The Manufacturers Alliance for Productivity and Innovation, or MAPI, predicts a nuts-and-bolts recovery in the next few years. U.S. manufacturing production growth will outpace growth in the overall economy, climbing 4 percent in 2011, 3 percent in 2012 and 4 percent in 2013. By comparison, gross domestic product (GDP) is forecast to grow 2.1 percent in 2012 and 3.3 percent in 2013.

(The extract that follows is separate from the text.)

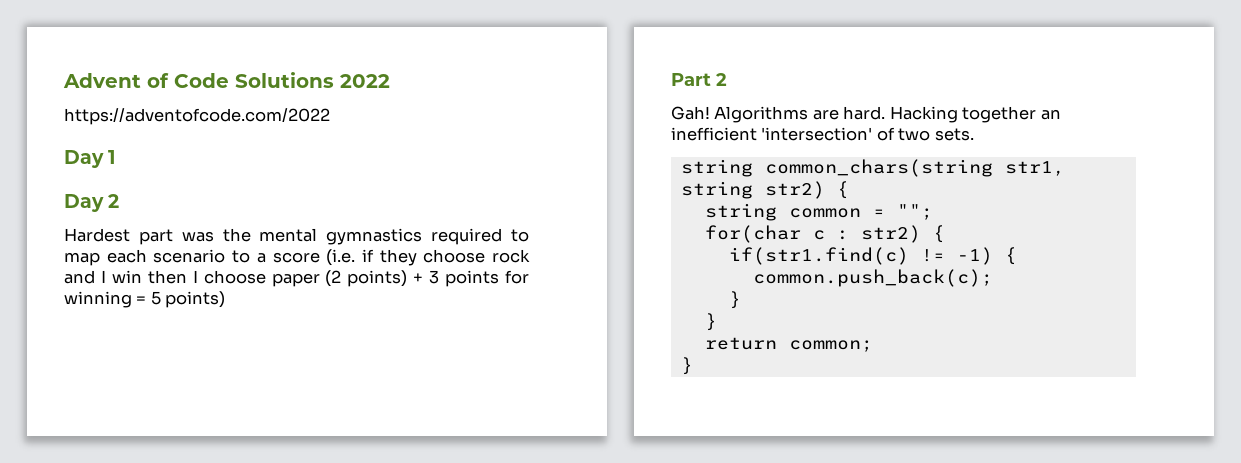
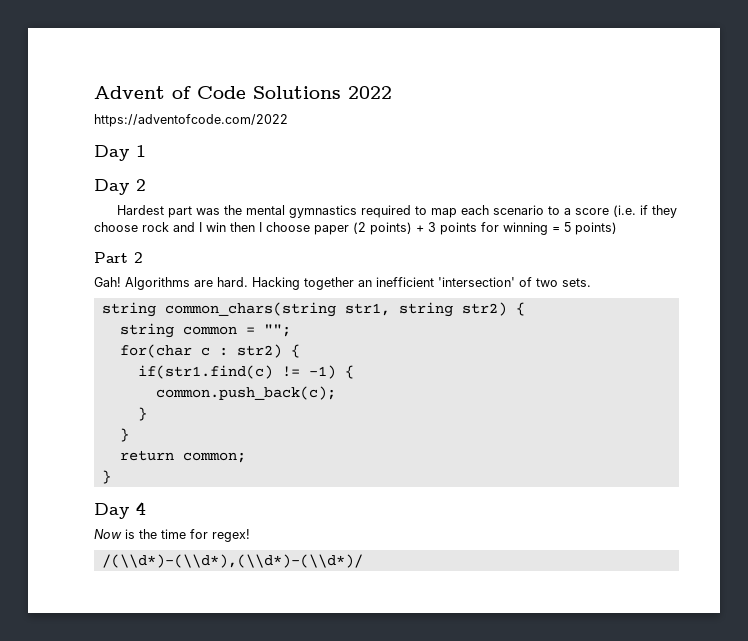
(693, 366) none -> [94,502,146,519] [94,529,250,542] [101,554,363,568] // Day 4 // Now is the time for regex! // /(\\d*)-(\\d*),(\\d*)-(\\d*)/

“The growth is being led by the energy, transportation and industrial equipment industries. We believe the continuing pickup in domestic auto production will also be a major driver of overall economic growth next year,” Daniel J. Meckstroth, chief economist at MAPI, said. “In addition, firms are profitable and have the need to spend more for both traditional and high-tech business equipment, and reasonably strong growth in emerging economies is still driving U.S. exports.

Seeing the light

It’s not surprising, given these trendlines and forecasts, that U.S. manufacturing execs are finally emerging from several years inside their recession-battered bomb shelters, rubbing their eyes to see the clouds parting. At the recessionary low point in 2009, 46.3 percent of respondents to the National Association of Manufacturers (NAM)/IndustryWeek Survey of Manufacturers had a positive business outlook. By fourth quarter 2011 the proportion of optimistic manufacturers had risen to 80.2 percent, comparable to pre-recessionary figures.

Plus, about 72 percent of manufacturers expect sales to increase over the next 12 months, with an average expected sales gain of 4.4 percent. Roughly half forecast sales to grow by at least 5 percent, while one-in-five expect sales to climb by more than 10 percent.

To be sure, despite encouraging news, 2012 is no kind of breakout year for the U.S. economy. This will never be a repeat of the 1960s, when recession was followed by a drop in unemployment to below four percent, or even the 1990s, when recession in the early Clinton years was followed by eight straight years of falling unemployment.

Wobbly confidence

Consumers lead the charge in those economic breakouts, spending with confidence due to job security, rising housing prices, and future income gains. That’s not the case in 2012.

Yes, manufacturing employs nearly 12 million workers directly and almost seven million in support services. That’s a lot of hard hats, safety glasses, FR garments, steel-toe boots, gloves and earplugs. A lift-off in construction activity would add to the sales of hi-viz clothing, heat stress products, and other PPE.

But who’s confident enough to build a new home, a second home, an apartment complex, hotels, or new office space? The average working class American hasn’t gotten a raise since the 1970s, according to Time magazine. The credit-spending tsunami has long since receded. There are good jobs at the top and plenty at the bottom, but not enough in the middle. Consumers still constrained by flat incomes and credit limits are beginning to come back to Best Buy and Lowe’s, but they’re not spending like they have an ATM in the basement.

Safety manufacturers and distributors will pine for the old days (pre-2007), live fairly comfortably with the current times, and grin and bear it until new  housing starts, infrastructure rebuilding, and overall construction comes alive again.